To determine the ability of various endocrine parameters, measured at the time of intensive care unit (ICU) admission, to predict patient outcome.


Prospective, cohort study of patients requiring intensive care.


The medical/surgical ICU at South Cleveland Hospital, UK and a medical/surgical ICU in a UK district hospital.


A total of 260 consecutive patients requiring intensive care over a 2-yr period.


Patients were investigated within 1 hr of ICU admission by measuring plasma cortisol, serum thyroxine, triiodothyronine, and thyrotropin concentrations and by obtaining the Acute Physiology and Chronic Health Evaluation (APACHE II) score. Individual variables were compared between survivors and nonsurvivors.

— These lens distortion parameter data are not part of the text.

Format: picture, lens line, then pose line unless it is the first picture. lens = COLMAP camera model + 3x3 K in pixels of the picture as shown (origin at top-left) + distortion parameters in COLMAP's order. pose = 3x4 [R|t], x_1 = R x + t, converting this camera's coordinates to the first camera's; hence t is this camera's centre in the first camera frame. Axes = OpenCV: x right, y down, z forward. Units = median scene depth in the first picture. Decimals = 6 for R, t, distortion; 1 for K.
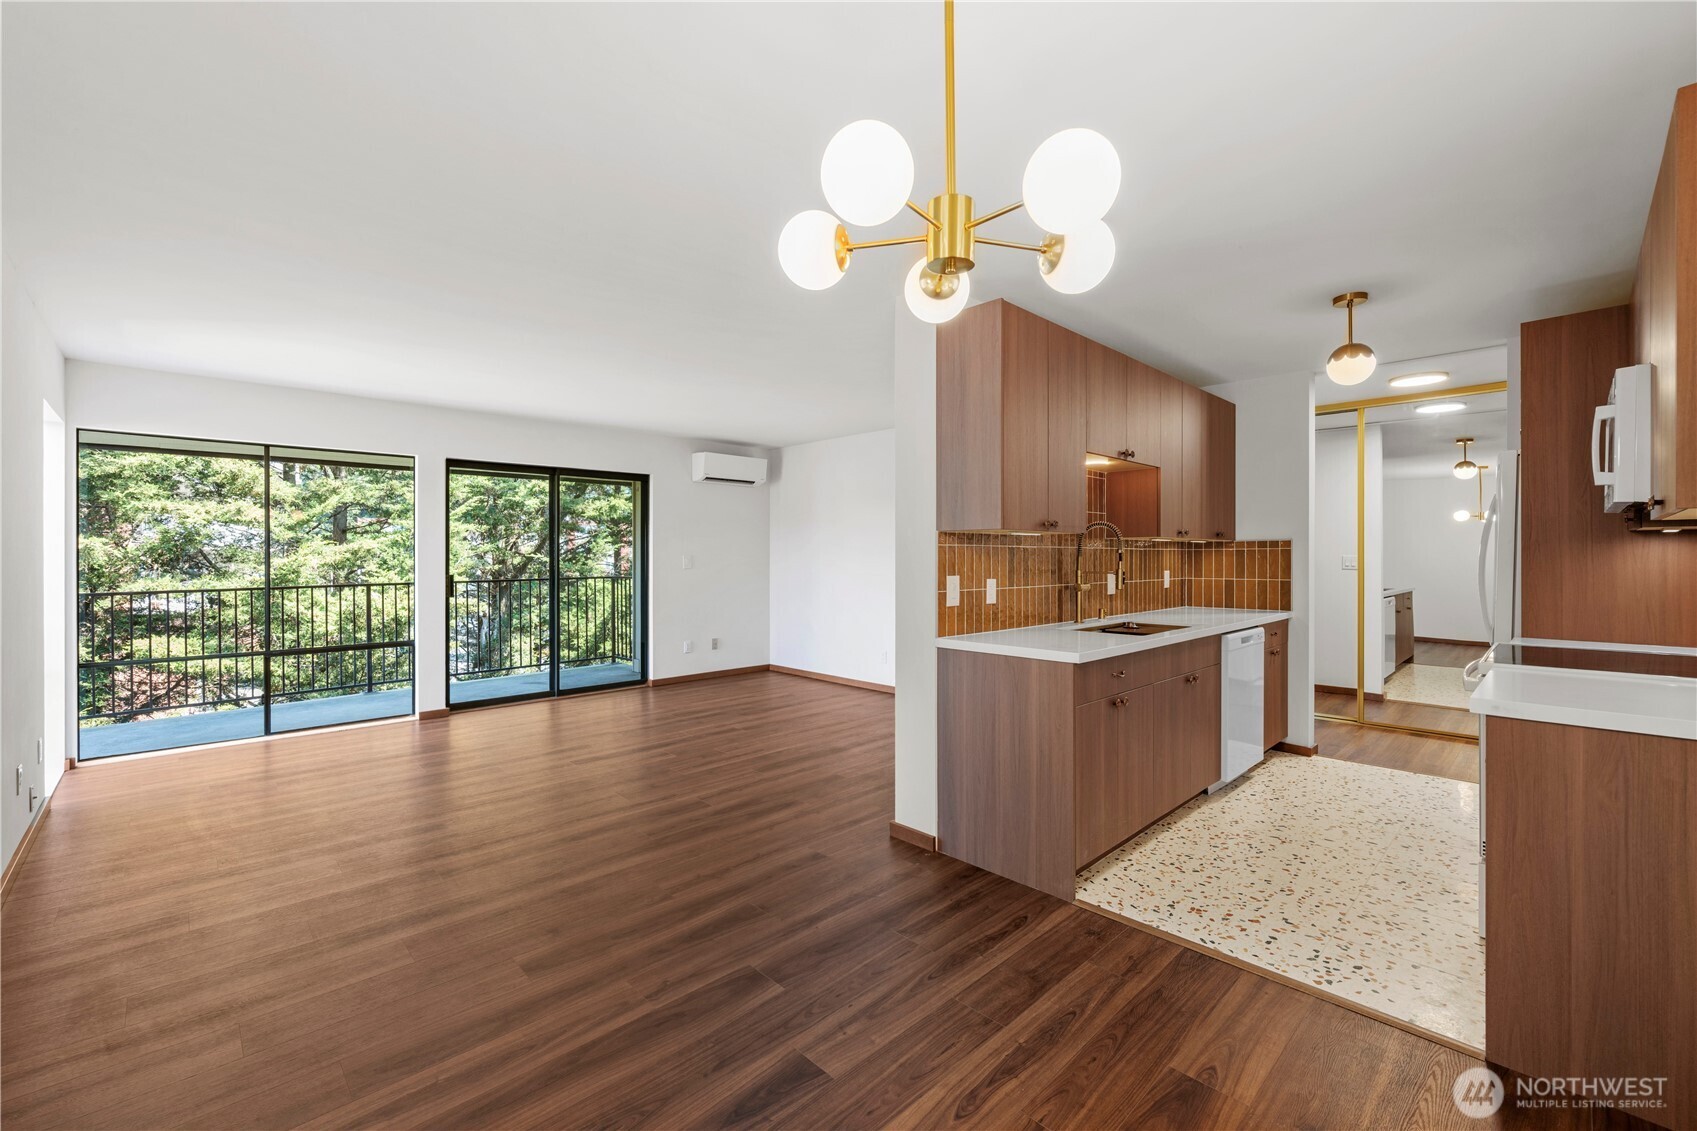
lens RADIAL K [[703.8, 0, 857.3], [0, 703.8, 558.9], [0, 0, 1]] dist [-0.008843, -0.000011]
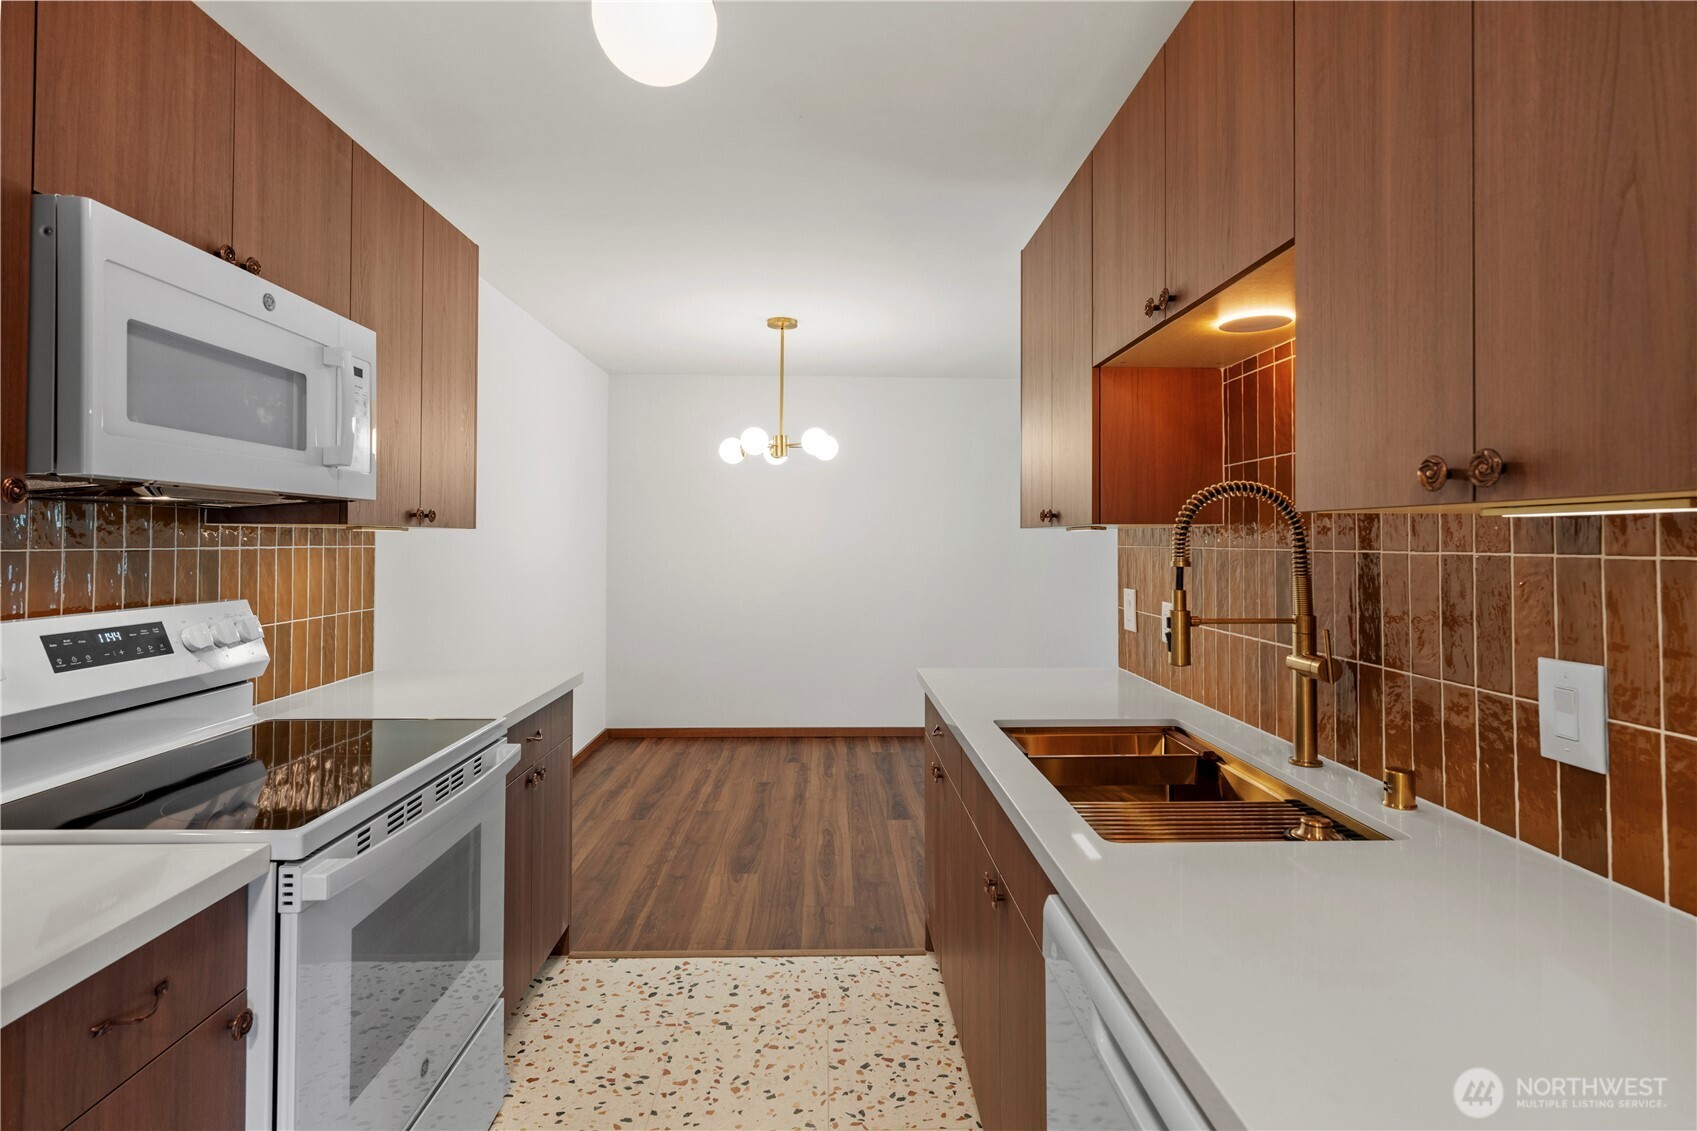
lens RADIAL K [[834.2, 0, 849.6], [0, 834.2, 512.1], [0, 0, 1]] dist [0.001437, 0.000157]
pose [[-0.680961, -0.019880, -0.732050, 0.983033], [0.000121, 0.999628, -0.027259, -0.027626], [0.732320, -0.018651, -0.680705, 1.412501]]
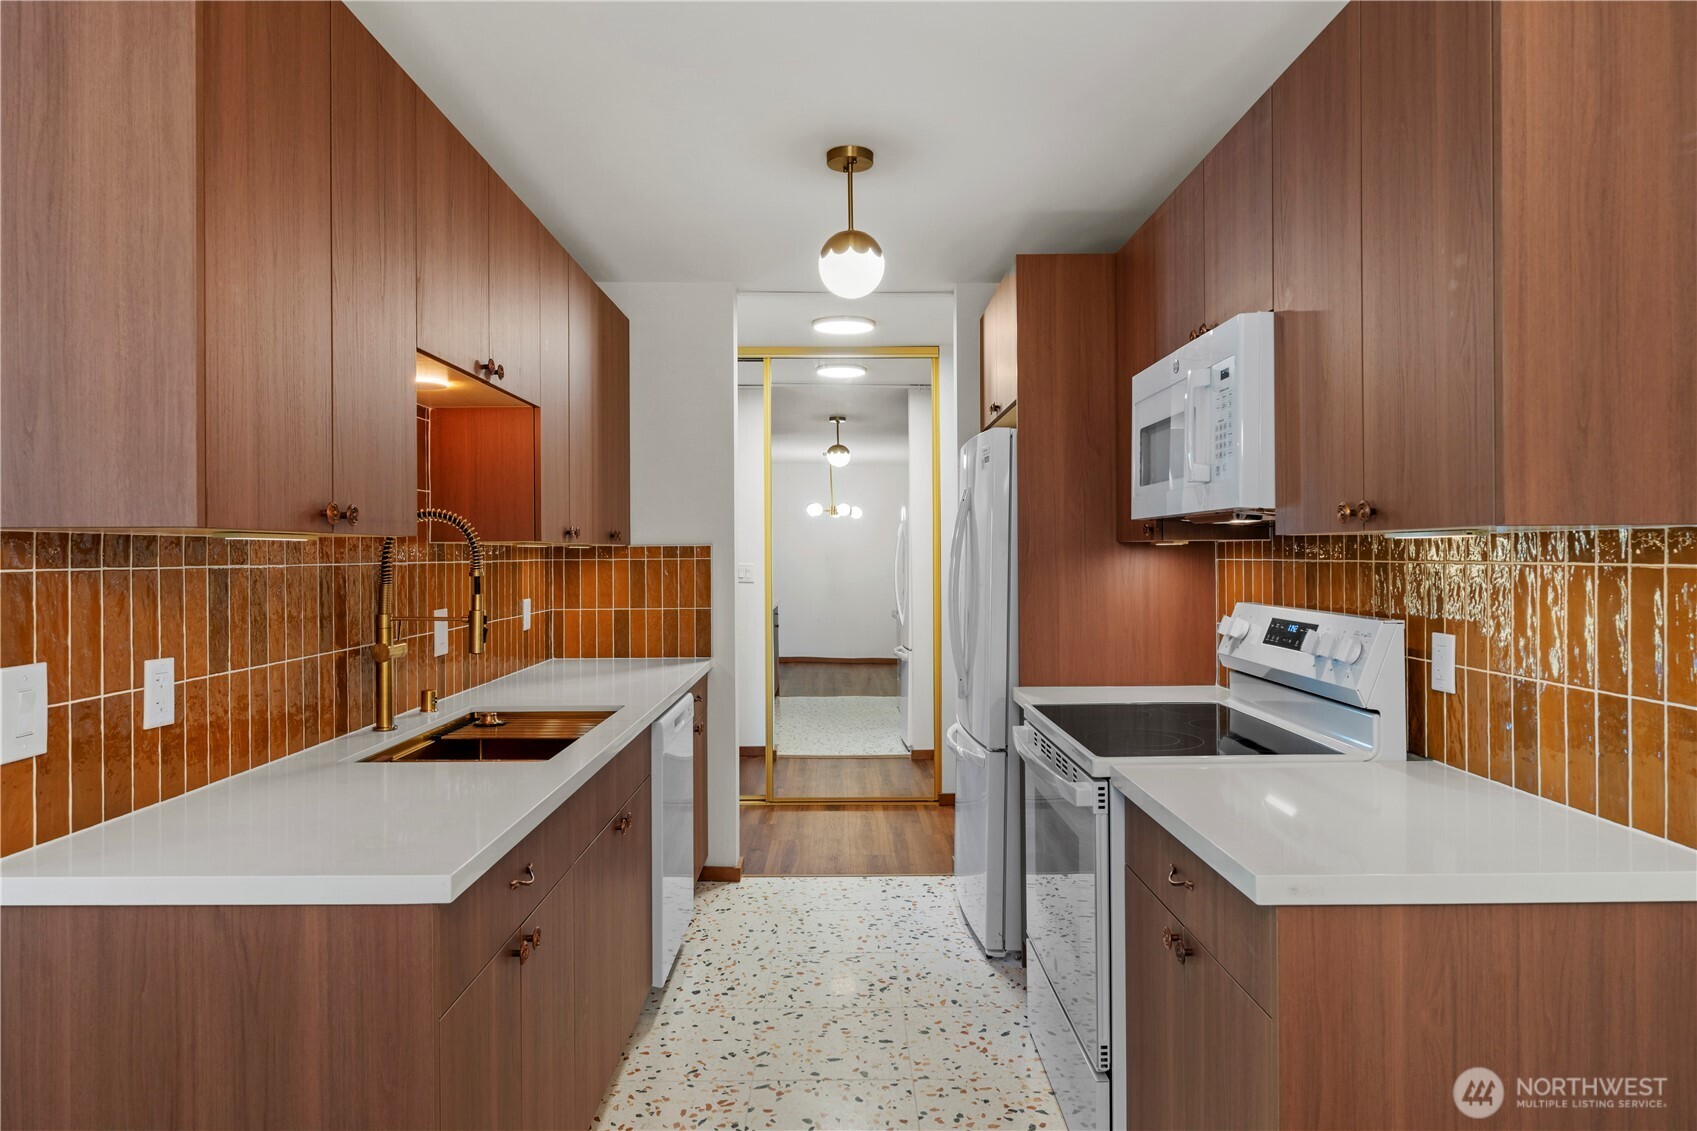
lens RADIAL K [[994.0, 0, 820.3], [0, 994.0, 555.8], [0, 0, 1]] dist [-0.002044, 0.000092]
pose [[0.705110, -0.003781, 0.709088, 0.072594], [0.003863, 0.999991, 0.001491, -0.026200], [-0.709088, 0.001688, 0.705118, 0.424140]]
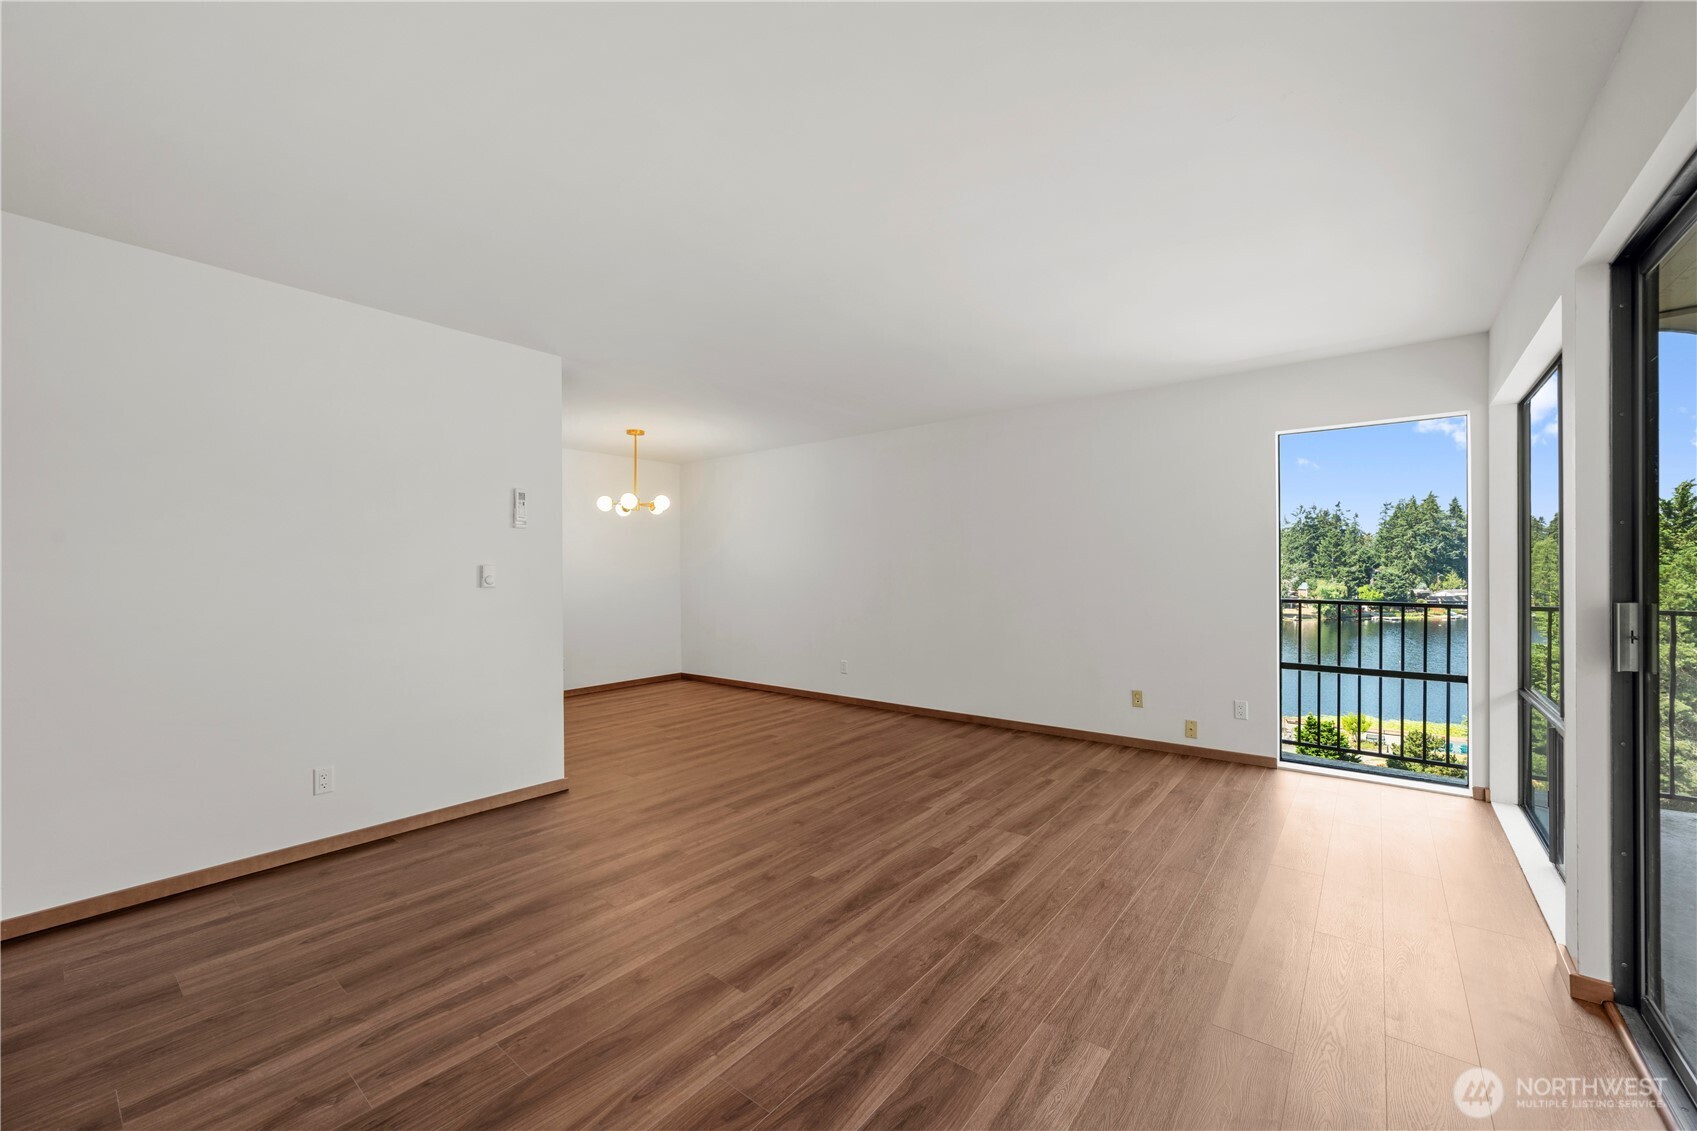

There were significant differences for each endocrine parameter between survivors and nonsurvivors (all p < .01). A multiple logistic regression analysis showed that only thyroxine, thyrotropin, and cortisol concentrations were independent predictors of outcome. An equation using these variables predicted outcome with 82% accuracy at the 0.5 cutoff point of the receiver operating curve. APACHE II scores predicted outcome with 72% accuracy at the same point on the receiver operating curve. Correct prediction of death was more frequent with the Endocrine Index than with APACHE II scores. Overall predictive power of the Endocrine Index, as measured by the area under the receiver operating curve, was 0.94 (95% confidence interval 0.91 to 0.96) vs. 0.85 (95% confidence interval 0.81 to 0.89) for APACHE II scores. Combining APACHE II scores and the endocrine parameters in a single index did not improve prediction (area under receiver operating curve = 0.94).


An endocrine prognostic index based on ICU admission measurements of thyroxine, thyrotropin, and cortisol concentrations is a superior discriminator of patient outcome than the APACHE II score.